2013-11-03

steepholm: (Default)
2013-11-03 10:10 pm
Entry tags:

Post Haste

Apologies for not posting much recently - I've been o'erbusy with various stuffs of worky hue. Anyway, I'm now just back from visiting my mother, where I managed to coincide (which is a rarity) with my brother. I was glad to see him, not least because I had a plot to hatch.

A few years ago, when my mother's sister turned 90, her children made a wonderful (and hilarious) DVD about her life. My mother won't hit the big 9-0 until next October, but I don't think it would be tempting fate too far to start planning now how to mark it - especially as I have an idea that will match my brother's vast musical gifts with my own trifling knack for words. In short, I think there's room in this wide world for a pop video to the tune of Culture Club's "Karma Chameleon" with the chorus "Hey Nonny Nonny Nonny Nonagenarian" - featuring her friends, a mouth organ and a consort of viols. Can you tell me I'm wrong?

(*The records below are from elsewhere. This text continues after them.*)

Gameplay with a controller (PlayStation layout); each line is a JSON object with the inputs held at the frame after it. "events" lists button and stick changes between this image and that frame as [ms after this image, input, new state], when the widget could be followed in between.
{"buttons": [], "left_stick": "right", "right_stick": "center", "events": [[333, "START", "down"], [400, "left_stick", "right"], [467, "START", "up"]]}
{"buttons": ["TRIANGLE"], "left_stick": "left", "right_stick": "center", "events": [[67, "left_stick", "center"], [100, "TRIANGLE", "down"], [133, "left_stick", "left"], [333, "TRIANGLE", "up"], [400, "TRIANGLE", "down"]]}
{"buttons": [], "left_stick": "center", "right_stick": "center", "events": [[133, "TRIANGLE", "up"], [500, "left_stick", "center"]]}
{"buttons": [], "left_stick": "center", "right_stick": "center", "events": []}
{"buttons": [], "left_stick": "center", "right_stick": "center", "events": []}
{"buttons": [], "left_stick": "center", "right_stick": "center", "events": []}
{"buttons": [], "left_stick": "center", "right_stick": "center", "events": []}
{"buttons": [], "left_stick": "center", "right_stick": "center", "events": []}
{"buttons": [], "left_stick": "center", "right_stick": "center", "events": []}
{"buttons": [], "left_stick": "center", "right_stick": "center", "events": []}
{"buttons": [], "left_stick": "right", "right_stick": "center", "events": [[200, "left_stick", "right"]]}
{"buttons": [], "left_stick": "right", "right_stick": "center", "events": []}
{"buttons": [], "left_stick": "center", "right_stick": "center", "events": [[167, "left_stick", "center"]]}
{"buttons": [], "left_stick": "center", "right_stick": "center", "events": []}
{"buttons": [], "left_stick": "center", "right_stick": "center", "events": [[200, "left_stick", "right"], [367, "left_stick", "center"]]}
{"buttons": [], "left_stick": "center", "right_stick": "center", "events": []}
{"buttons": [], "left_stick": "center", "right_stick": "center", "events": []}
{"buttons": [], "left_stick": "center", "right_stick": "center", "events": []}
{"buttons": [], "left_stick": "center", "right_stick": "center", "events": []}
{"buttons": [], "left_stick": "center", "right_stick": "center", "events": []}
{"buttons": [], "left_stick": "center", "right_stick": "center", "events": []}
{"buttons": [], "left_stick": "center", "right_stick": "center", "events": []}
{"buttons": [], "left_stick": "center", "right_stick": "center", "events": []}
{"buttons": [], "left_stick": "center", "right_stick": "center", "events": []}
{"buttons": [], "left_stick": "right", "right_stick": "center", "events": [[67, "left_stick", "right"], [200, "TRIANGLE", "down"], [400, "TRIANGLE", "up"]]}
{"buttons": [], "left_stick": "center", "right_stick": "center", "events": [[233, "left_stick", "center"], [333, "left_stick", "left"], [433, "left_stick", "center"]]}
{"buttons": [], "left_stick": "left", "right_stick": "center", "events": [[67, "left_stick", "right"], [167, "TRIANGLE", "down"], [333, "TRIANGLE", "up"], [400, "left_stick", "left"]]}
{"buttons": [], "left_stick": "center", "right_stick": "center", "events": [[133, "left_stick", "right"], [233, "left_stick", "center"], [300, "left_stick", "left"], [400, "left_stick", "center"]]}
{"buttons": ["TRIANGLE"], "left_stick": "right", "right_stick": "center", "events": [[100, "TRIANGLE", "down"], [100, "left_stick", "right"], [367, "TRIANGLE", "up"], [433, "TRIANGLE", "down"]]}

In lieu of anything more substantial of my own, here via [personal profile] lnhammer is a wonderful reading of DSM V as a dystopian novel. Sample passage:

If there is a normality here, it’s a state of near-catatonia. DSM-5 seems to have no definition of happiness other than the absence of suffering. The normal individual in this book is tranquilized and bovine-eyed, mutely accepting everything in a sometimes painful world without ever feeling much in the way of anything about it. The vast absurd excesses of passion that form the raw matter of art, literature, love, and humanity are too distressing; it’s easier to stop being human altogether, to simply plod on as a heaped collection of diagnoses with a body vaguely attached.


The DSM has always struck me as being at least as much about social engineering and insurance as about medicine, and I've often toyed with writing a post explaining my various gripes with it. I no longer think I need to bother.